Creating content is a time-consuming process that can put a significant amount of strain on your own productivity. Add to that just the slightest hint of doubt as to whether you can produce something the market wants, and the answer to whether you should be deferring at least some of the burden of content creation becomes crystal clear.

If you can honestly say that you have the time in your schedule to meet your own content creation and delivery deadlines, fantastic. For the other 99 percent, there are finance copywriting and marketing professionals out there waiting to help. With that out of the way, let’s look at the steps that go into a successful email campaign.

#1: Know Your Target Investor Demo Well

More to the point, know him (or her) thoroughly. I’ve spoken and written about buyer personas enough to not take the time re-hashing that information here. Our blog is chock-full of content that explains or references them. The point is that, especially in this instance, you need one. You need to know what specific language and method(s) of delivering information are going to make that person decide to invest.

#2: Plan Your Email Campaign

Far too often, clients approach us with a completely blank slate. “You’re the professionals. You tell ME what I should be doing…” While I agree with that sentiment to a point, the bottom line is this: you know your target audience better than we ever will. It is important to understand the kind of approach(es) that will work best with your readers and build on that. Ask yourself:

• Is my ideal investor more analytical or abstract in his or her thinking?

• Does this person respond better to a more narrative approach?

• How often should I be sending to this particular list?

• How can I deliver this message in a way that first compels the reader to open the message (that’s the most important bit), then read it, then heed your call to action?

Once you have a handle on that, you can decide how to proceed with your campaign.

#3: Split-Test Subject Lines

It is crucial that people open your messages. They won’t if they don’t find the subject line to be interesting. In certain areas of marketing, a slightly controversial subject line can be powerful bait, but in this instance, you want to avoid any of that, at least initially. People don’t want their money steeped in controversy as a general rule. You can, however, steer into that territory in ways that fortify your idea and make not investing in it seem like the riskier move. Just save that content for the body of the message, not the subject.

#4: Listen to Your Metrics

The biggest temptation in any marketing initiative is to keep fruitlessly steering the ship in a direction it doesn’t want to go simply because you prefer one way of doing things or one form of messaging over another. No matter how well you know your target investors, the market still dictates how we must go about delivering the message.

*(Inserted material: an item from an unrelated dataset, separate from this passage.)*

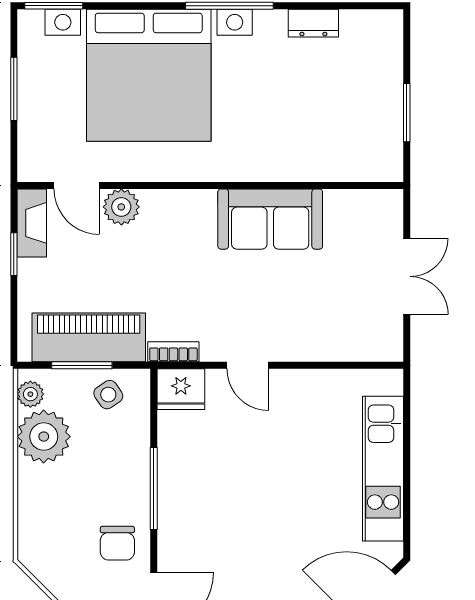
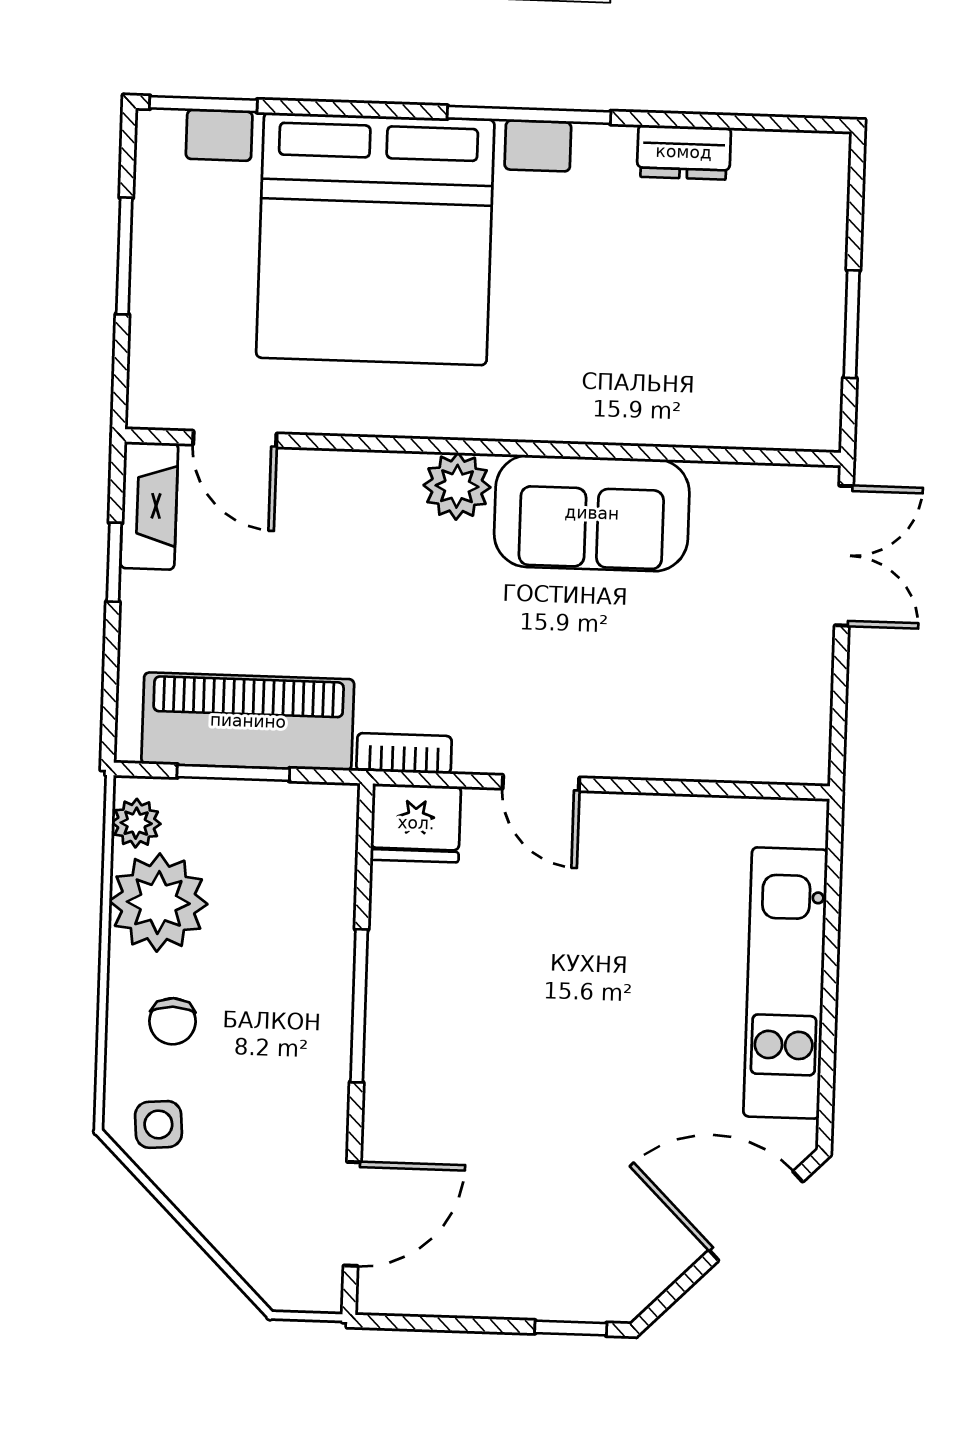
plant: (121, 207) -> (457, 486), moved
double door: (407, 276) -> (844, 556), moved
side table: (108, 395) -> (158, 1124), moved, turned 30
chair: (117, 543) -> (173, 1021), moved, width x0.73, depth x0.73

If your open rates are not up to snuff, if you aren’t getting enough click-throughs to your landing pages, and if you aren’t seeing enough conversions, it is time to re-evaluate your strategy and try something different. If you’re stuck on how to adjust your approach, that is where the aforementioned professionals come into play. Have a conversation with people who do this every day and, at a minimum, get their feedback.

#5: Duplicate Your Successes

While it might take a bit of time, you should be able to find at least a general template that works well with your target audience. Once you find it, stick with it until it doesn’t work anymore. Keep track of your numbers and make note of trends that have a negative impact on your results. You can always revisit those areas and do some tweaking. It will become necessary over time.

Final Takeaway

Don’t let time and resources stand in the way of getting this done. Enlist help from qualified, experienced finance content creation professionals where you need it, and be prepared for a little trial and error. The rewards for having just a little patience (and spending a little money) in developing your email strategy is likely to net you some very positive results down the line. Above all, be consistent. Stay in front of your prospective investors and make interacting with you or your brand through email a consistently positive experience.